Reflections on Infosecurity Europe 2011

This week’s Infosecurity Europe seemed quieter than usual. It was no surprise of course as it bordered on the Easter holiday. But it was a good event, made enjoyable and interesting by a well-designed exhibition hall and the presence of many top CISOs and security personalities. It’s an event that relies far too much, however, on legacy experience rather than innovation. That’s not really good enough. In today’s fast-moving environment, we should be aiming to stretch the boundaries, rather than repeat well-worn debates.

Certainly the education programme could have been more imaginative. It did not really live up the theme of “foresight”. The acoustics in many of the theatres should also have been much better. But such is the power of the brand and the appeal of the subject area, that it was well sponsored and well attended. You could, in fact, learn a lot simply by talking to the people on the stands or in the surrounding avenues and alleyways. As with many exhibitions, the really useful information lurks behind the scenes, rather than being on show. You have to speak to the exhibitors, not just pick up the leaflets and free gifts.   
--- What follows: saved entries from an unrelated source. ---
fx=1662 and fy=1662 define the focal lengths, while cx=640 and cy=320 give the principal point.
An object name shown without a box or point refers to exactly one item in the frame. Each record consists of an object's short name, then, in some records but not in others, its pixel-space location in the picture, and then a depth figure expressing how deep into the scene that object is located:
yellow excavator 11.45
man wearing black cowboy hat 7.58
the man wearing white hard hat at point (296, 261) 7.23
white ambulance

The most worrying trend was the lack of new solutions. Most products or techniques on display were simply variants of long-standing practices. I saw little that was new. It was good, however, to see a greater emphasis on cloud security issues, though much of the debate centred on compliance, rather than security. (See my next posting for a debate on that subject.) Next year should be better, given the range of new technologies that I know are under development. 
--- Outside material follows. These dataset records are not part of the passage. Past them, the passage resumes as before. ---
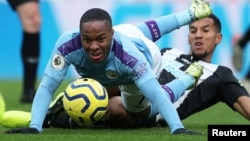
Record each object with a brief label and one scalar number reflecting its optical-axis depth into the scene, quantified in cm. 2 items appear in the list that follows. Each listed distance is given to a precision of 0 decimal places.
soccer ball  1470
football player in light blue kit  1434
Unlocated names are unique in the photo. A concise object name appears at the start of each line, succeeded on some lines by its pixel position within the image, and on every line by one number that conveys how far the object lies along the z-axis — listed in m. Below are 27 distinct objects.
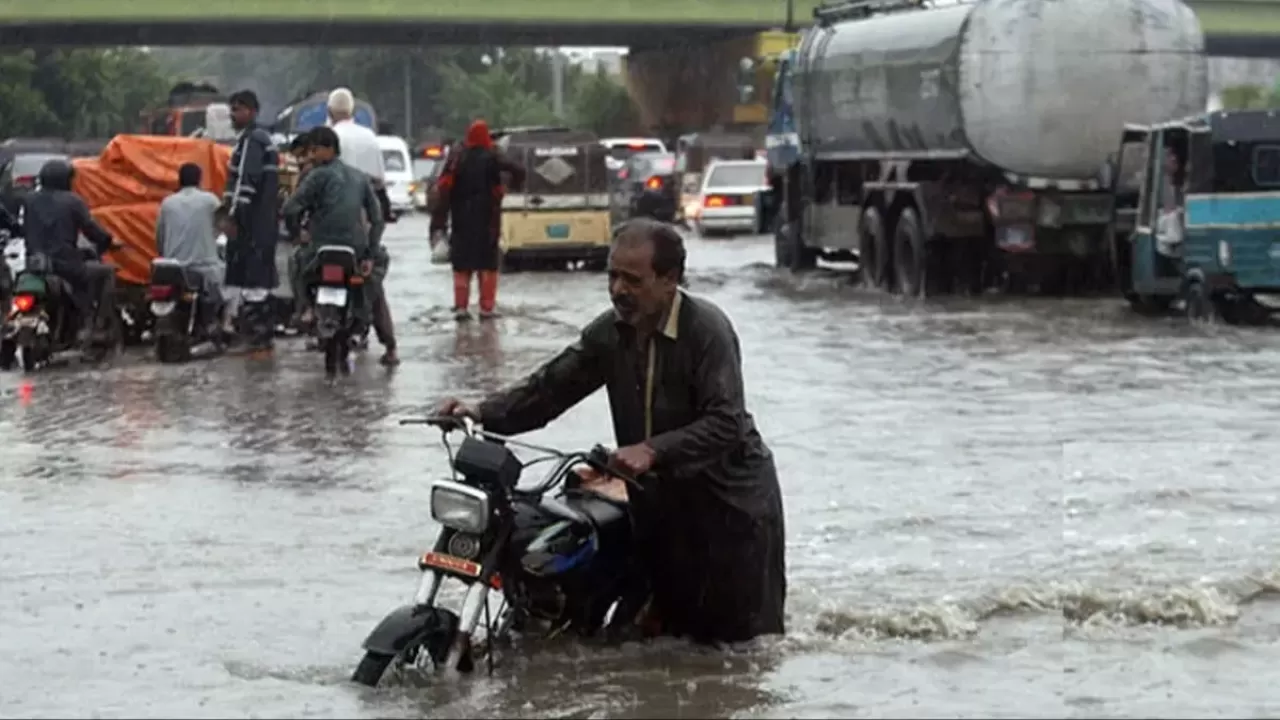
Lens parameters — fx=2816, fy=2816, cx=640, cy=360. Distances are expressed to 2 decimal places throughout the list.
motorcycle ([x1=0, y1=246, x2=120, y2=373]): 18.72
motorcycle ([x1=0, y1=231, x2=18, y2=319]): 21.15
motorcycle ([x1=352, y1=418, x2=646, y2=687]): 7.57
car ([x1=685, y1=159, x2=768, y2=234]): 49.34
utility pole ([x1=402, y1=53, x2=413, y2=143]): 120.94
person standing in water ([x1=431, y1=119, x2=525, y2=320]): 22.72
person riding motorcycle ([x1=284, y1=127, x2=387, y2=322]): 17.58
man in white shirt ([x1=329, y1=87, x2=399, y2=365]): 18.67
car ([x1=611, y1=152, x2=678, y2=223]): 54.66
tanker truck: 27.33
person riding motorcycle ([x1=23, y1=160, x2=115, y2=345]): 18.98
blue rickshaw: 22.61
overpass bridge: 73.62
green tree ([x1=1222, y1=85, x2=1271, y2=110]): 74.69
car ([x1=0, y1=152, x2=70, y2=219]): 24.30
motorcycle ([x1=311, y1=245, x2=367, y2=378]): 17.44
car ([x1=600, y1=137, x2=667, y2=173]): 58.26
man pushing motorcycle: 7.89
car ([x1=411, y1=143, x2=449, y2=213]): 67.99
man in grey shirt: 19.25
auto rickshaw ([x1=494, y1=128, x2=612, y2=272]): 34.50
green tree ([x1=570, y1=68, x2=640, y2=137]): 100.81
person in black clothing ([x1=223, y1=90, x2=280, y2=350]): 19.12
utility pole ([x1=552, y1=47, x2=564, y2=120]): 108.31
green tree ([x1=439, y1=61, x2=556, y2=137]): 107.50
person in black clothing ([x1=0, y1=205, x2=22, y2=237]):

The most pleasing trend was the emergence of solutions aimed at small companies. For years the needs of SMEs have been ignored by vendors. Finally we are seeing products that are cheap and easy to use. Qualys has been a pioneer in this space, justifiably picking up the Best SME Security Solution at the SC Awards. This week Sourcefire also announced a lower cost version of their IPS product with a simpler user interface. These companies are smart, as this is a rapidly growing market that has ignored for far too long.

Qualys has to take the rosette for the best exhibition stand, with plenty of space, expert advice and generous quantities of beer available. Everything was on show, including slick product demonstrations, as well as the opportunity to meet Philippe Courtot, award-winning CEO of the year. Outside the arena, the Portcullis Arms takes the biscuit for continuing to maintain a consistently high standard for networking and entertainment.   

Infosecurity will continue to survive as an established institution. But like all such networks it needs to aim to stay ahead of the herd, rather than following in its wake.